Pertimbangan atas kedua titik temu tersebut sangat urgen dilakukan untuk mengantisipasi dan mengatasi pragmatisme politik dan pembangunan. Sikap pragmatis secara politis sangat kuat pengaruhnya bagi masyarakat urban seperti Ambon karena dinamika perubahan dan pembangunan yang makin mendesak orang untuk lebih berpikir dan bertindak serba instan. Hal itu turut distimulasi oleh perkembangan teknologi informasi-komunikasi yang kini terus-menerus mengindoktrinasi “budaya instan” (speed culture) dalam setiap aktivitas keseharian, bahkan telah menjadi gaya hidup masyarakat urban. Psikologi sosial massa pun digempur bertubi-tubi oleh gelombang berita daring (online) yang diserap tanpa dibaca apalagi dipahami substansinya terlebih dulu. Kita sedang menjadi network society (Manuel Castels) yang cepat merespons apa saja tetapi lamban berpikir secara refleksif dan mendalam. Tak heran, relasi-relasi sosial dan relasi-relasi kuasa pun menjadi liar karena lebih reaktif ketimbang refleksif.
Kepemimpinan masyarakat urban sekompleks Kota Ambon – dimana terjadi pula overlapping of power antara ranah kuasa pemerintah kota dan pemerintah provinsi (Ambon sebagai ibukota Provinsi Maluku) – pada kedua titik temu tersebut tidak bisa berjalan secara pragmatis belaka.
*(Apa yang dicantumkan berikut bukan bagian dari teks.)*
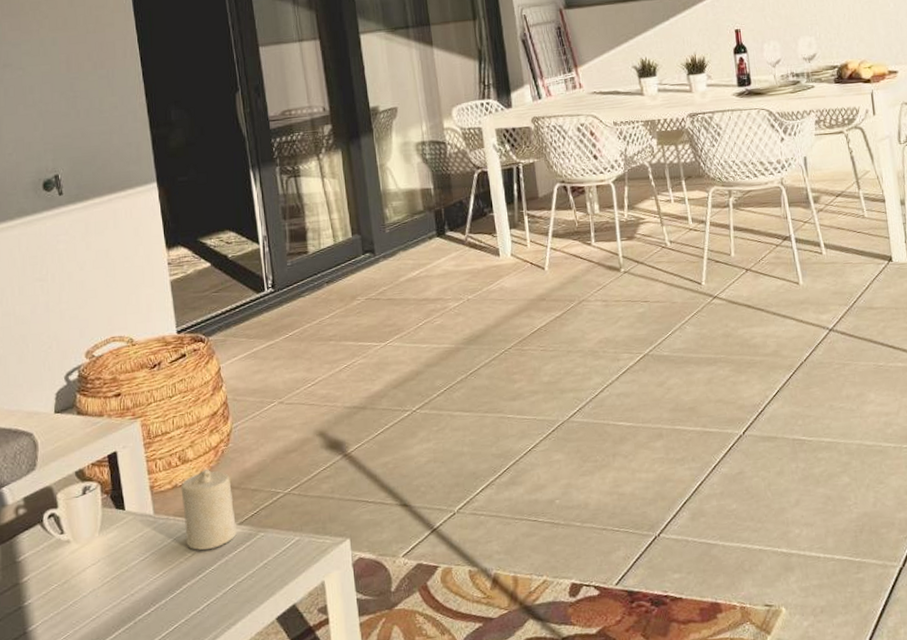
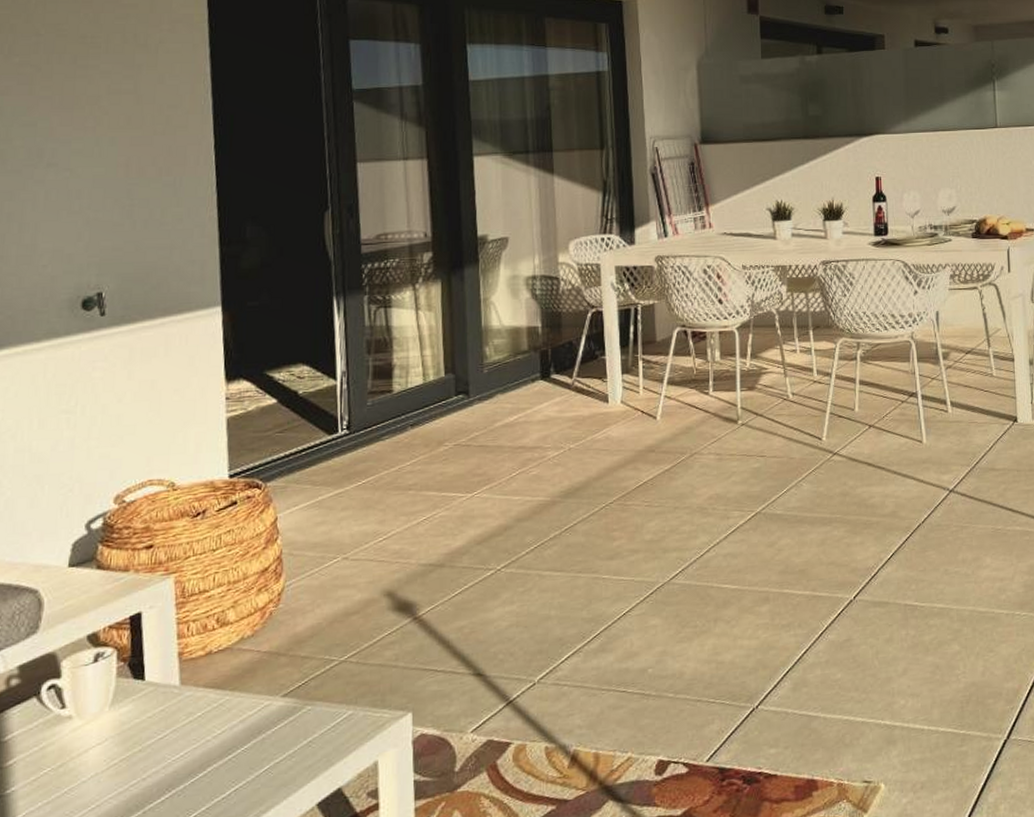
candle: present [181,469,237,550] -> none [216,632,279,727]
Refleksi filosofis dan antropologis dibutuhkan agar gerak pembangunan sosial-budaya-politik-ekonomi tidak semata-mata bertumpu pada hitung-hitungan matematis anggaran proyek pembangunan sambil mengabaikan pembangunan manusia kota itu sendiri. Pengabaian aspek multikulturalisme dalam proses pembangunan masyarakat urban Kota Ambon hanya akan berujung pada penciptaan enclaves segregatif berbagai ekspresi politik identitas, yang pada gilirannya membentuk pola-pola “kampungisasi” dalam penataan wilayah urban kota ini.
Pada konteks yang kompleks semacam itu dibutuhkan penguatan kesadaran bahwa proses pembangunan bukanlah semata-mata gawe-nya para teknokrat di lembaga-lembaga pemerintahan kota dan provinsi. Lebih jauh, dengan tumpuan titik temu filosofis dan antropologis tersebut kepemimpinan di daerah ini – baik kota maupun provinsi – membutuhkan suatu kajian serius yang oleh Van Peursen, filsuf Belanda, disebut sebagai “strategi kebudayaan”. Seperti apakah strategi kebudayaan itu? Jawabnya akan ditentukan oleh seberapa serius konstelasi sosial-budaya masyarakat Kota Ambon dicermati melalui lensa perspektif multikulturalisme yang semestinya melibatkan seluruh stakeholders pembangunan bagi penguatan kesejahteraan sosial. Jika tidak, secara fisik kita memang tinggal di ranah geografis yang disebut “kota” tapi mentalitas kita sebenarnya belum siap beranjak menuju pada realitas masyarakat urban dimana pluralitas dan multikulturalisme adalah keniscayaan absolut untuk keluar dari perangkap politik identitas yang absurd.